Une excitation, accentuée de seconde en seconde, animait Glaber. Il arpentait à grand pas l’espace de son cabinet. Par les persiennes tirées, Barrel apercevait vaguement les toits d’une ruelle, et, par-dessus, le grand ciel – si calme. Un grand silence planait.
Brusquement, Glaber s’arrêta, l’œil fixe ; il se dirigea vers un angle de sa bibliothèque.

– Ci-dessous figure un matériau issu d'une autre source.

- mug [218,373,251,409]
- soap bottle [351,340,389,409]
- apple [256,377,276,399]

Il saisit un lourd et antique volume, un in-folio habillé d’une reliure de cuir noirci par le temps ; il l’accouda sur une tablette et lentement l’ouvrit. Barrel aperçut le titre : L’APOCALYPSE de Saint-Jean, avec commentaires – Amsterdam, 1702.
Et le maître lut, d’une voix lente qui scandait les syllabes :
« APOCALYPSE, chapitre XXI – verset 4.
Et la mort ne sera plus et il n’y aura plus là ni pleurs, ni cris, ni affliction, parce que le premier état sera passé. »

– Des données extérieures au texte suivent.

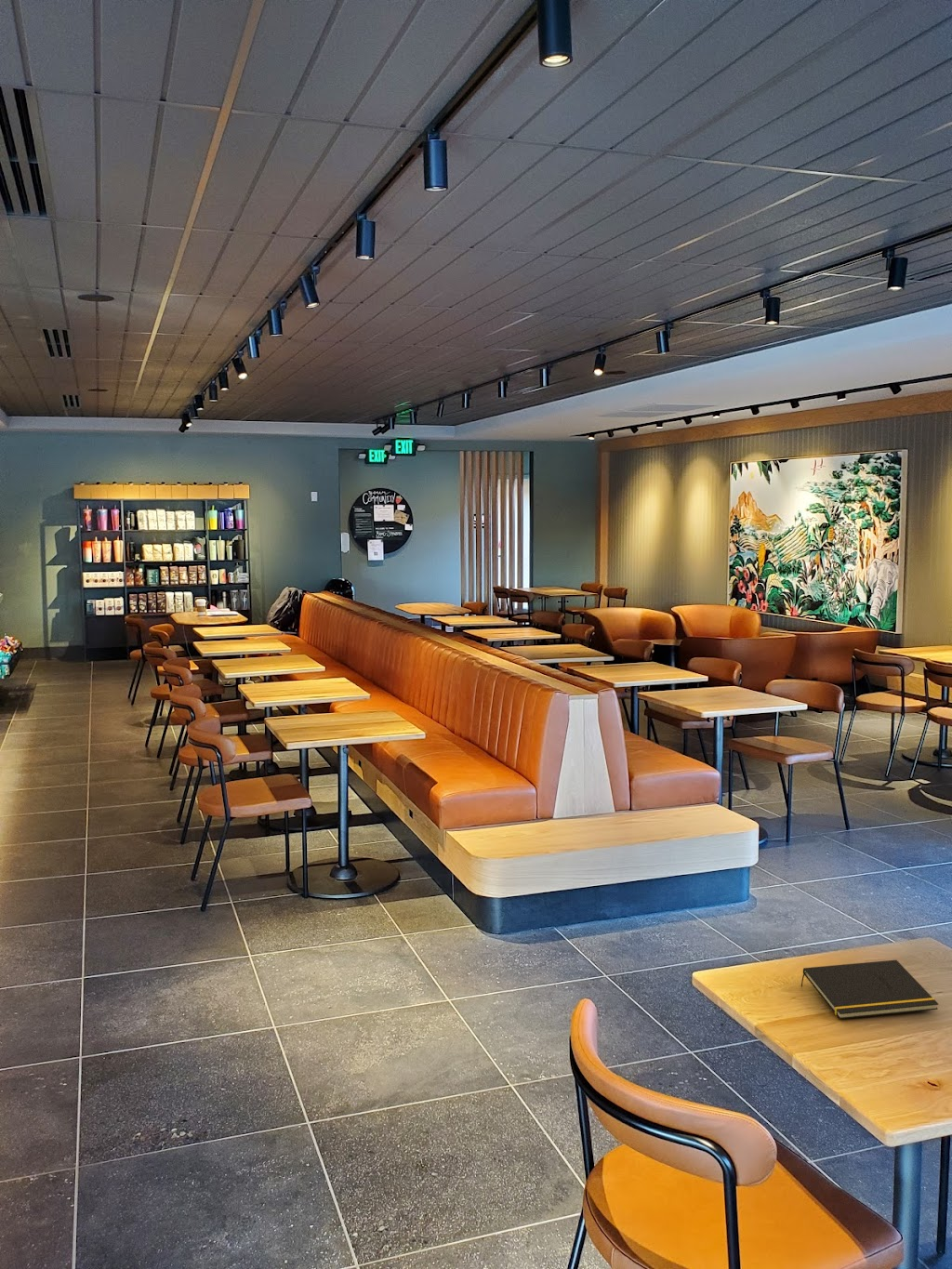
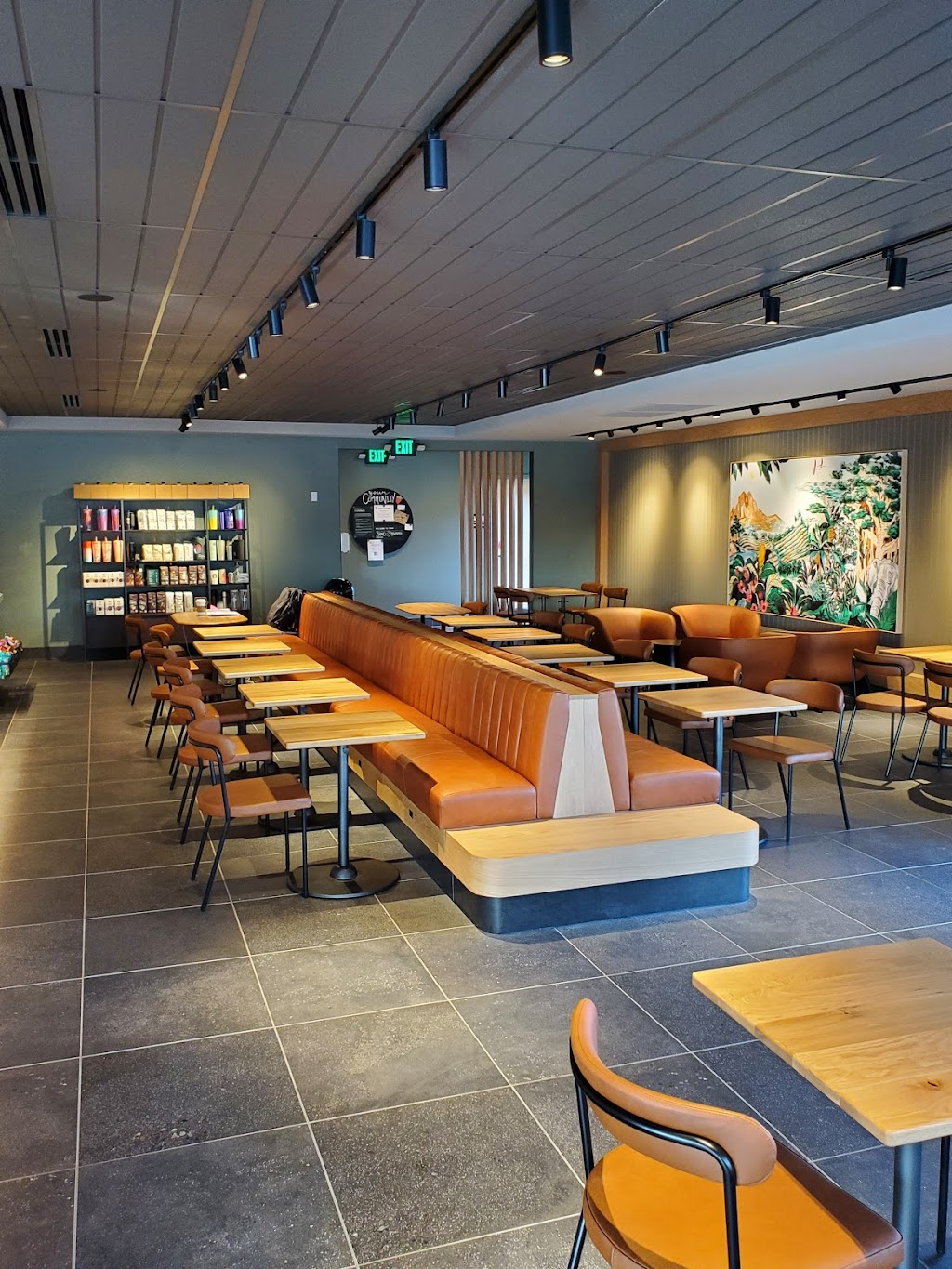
- notepad [800,959,939,1020]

Il referma le livre qui retomba un bruit mat. Un peu de poussière voltigea dans le silence.
Et Glaber, d’une voix éclatante, reprit :
« La mort ne sera plus, parce qu’à partir d’aujourd’hui je ne veux plus qu’elle soit. Ce que le vieux livre attribuait à Dieu seul, l’homme aujourd’hui le détient. Cet homme, c’est moi. Ce que le vieil Apocalypse rejetait dans les vagues possibilités de l’éternité, va maintenant se réaliser dès ce monde. Nouveau Prométhée, j’ai ravi le feu céleste, j’ai arraché à la nature, le mot, l’énigme, la formule, le principe qui écarte la mort et immortalise la vie. Moi, Frédéric Glaber, j’ai vaincu la mort. »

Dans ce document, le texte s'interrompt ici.